Employment and payroll legislative changes 2024 / 2024 Financial Year

  • PublishedJune 25th, 2023
As part of our commitment to supporting our clients navigate a constantly evolving regulatory environment, the below summary of recent or upcoming employment and payroll legislative changes will help you stay on top of employment issues impacting your workforce.

Employment regulation updates

This update is for general information purposes only and is not the provision of legal advice and should not be relied on as specific advice. Please consult a legal practitioner for legal advice on how these changes may affect your business.

Payroll updates

Superannuation changes

From 1 July 2023, the superannuation guarantee rate will increase from 10.5% to 11%. For our employers of PAYG temporary workers, this increase applies to worker payments made on or after 1 July 2023 regardless of when the work was carried out. For example, the entire work week commencing 26 June and ending 2 July scheduled to be paid Wednesday 5 July will have 11% superannuation applied.

Minimum wage increase

The Fair Work Commission has announced the National Minimum Wage will be increased to $882.80 per week or $23.23 per hour and a 5.75% increase to minimum award wages. This increase will apply to our affected PAYG workers from the first full pay period starting on or after 1 July 2023. As the weekly pay period starts on Monday, the new minimum pay rates will apply from Monday, 3 July 2023.


The commencement of the Respect@Work Act represents a significant shift for organisations to proactively prevent sexual harassment in the workplace. Amongst other things, it introduces a new positive duty on employers to take reasonable and proportionate measures to eliminate, as far as possible, sexual harassment, sex-based discrimination and harassment, hostile work-place environments and victimisation.

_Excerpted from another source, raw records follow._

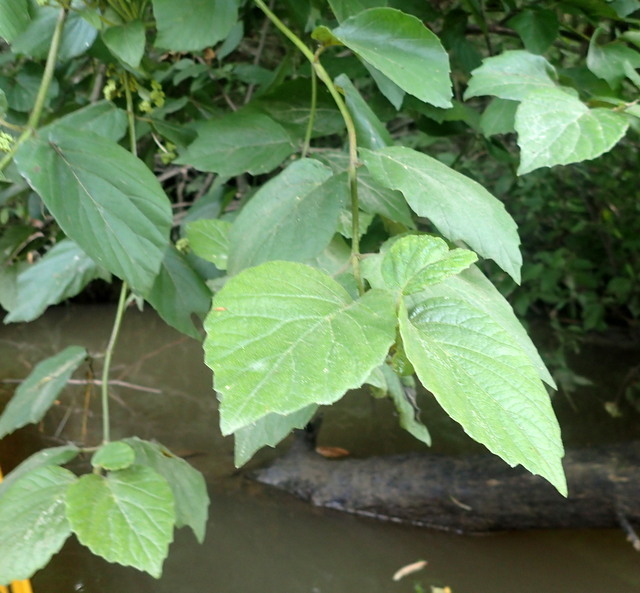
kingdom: Plantae
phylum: Tracheophyta
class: Magnoliopsida
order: Dipsacales
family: Viburnaceae
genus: Viburnum
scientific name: Viburnum scabrellum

Prohibition on sexual harassment in connection with work

The government has amended the Fair Work Act to introduce a new prohibition on sexual harassment. It is unlawful for a person to sexually harass another person in connection with a work or business setting (including as an employee, contractor, subcontractor, labour hire employee, apprentice, trainee, a student gaining work experience, or volunteer), and includes prospective workers.

Changes to public holiday rostering

A recent Federal Court decision means that if an employer wants an employee to work on a public holiday, the employee must agree to a request. Employers relying upon rostering for public holidays will need to ensure communications are issued confirming that any roster to work is a request that can be refused by the employees.

Secure Jobs and Better Pay Legislation Summary

A number of changes have been made to the Fair Work Act with the passing of the Secure Jobs and Better Pay Legislation. 

Below is a list of some of the changes, details of which can be viewed on our website.

• Prohibiting pay secrecy: there is now a new positive right for employees (regardless of any contractual term) to disclose (or not disclose) information concerning their own remuneration structure to others. 

• Anti-discrimination and special measures: further three protected attributes including; breastfeeding, gender identity and intersex status, will be inserted into the anti-discrimination provision in the Fair Work Act. 

• Flexible working arrangements: flexible working requests have been extended to those experiencing family or domestic violence, or those providing care or support to a member of their family or household experiencing family or domestic violence, and pregnant employees. 

• Fixed-term/max-term contract restrictions: From 6 December 2023 employers are prohibited from entering into a fixed-term or max-term contract of more than two years duration (including any extension/renewal period); or contains more than one extension/renewal option. 

• Enterprise agreements: A number of amendments have been made to the enterprise agreement process, including the expansion of access to multi-enterprise agreements and multi-employer bargaining. 

• Prohibited non-compliant job advertisements: Penalties will now be imposed on employers who advertise employment opportunities at a rate of pay that would contravene the Act or a fair work instrument (for example, an award or enterprise agreement).

International student & Working holiday visas

From 1st July 2023, the allowable work hours cap for student visa holders will increase from 40 to 48 hours per fortnight. Working Holiday Maker visa holders may work for any employer for up to an additional 6 months even if they worked for that same employer before 1 July 2023. After that 6-month period the one employer work limitation will apply as per the restriction prior to the pandemic.

New shutdown rules for Awards

A decision to amend 78 Awards will see employers no longer able to direct employees to take unpaid leave during a shutdown period if they do not have sufficient annual leave accrued to account for the full period.

Please note: This update is for general information purposes only and is not the provision of legal advice and should not be relied on as specific advice. Please consult a legal practitioner for legal advice on how these changes may affect your business.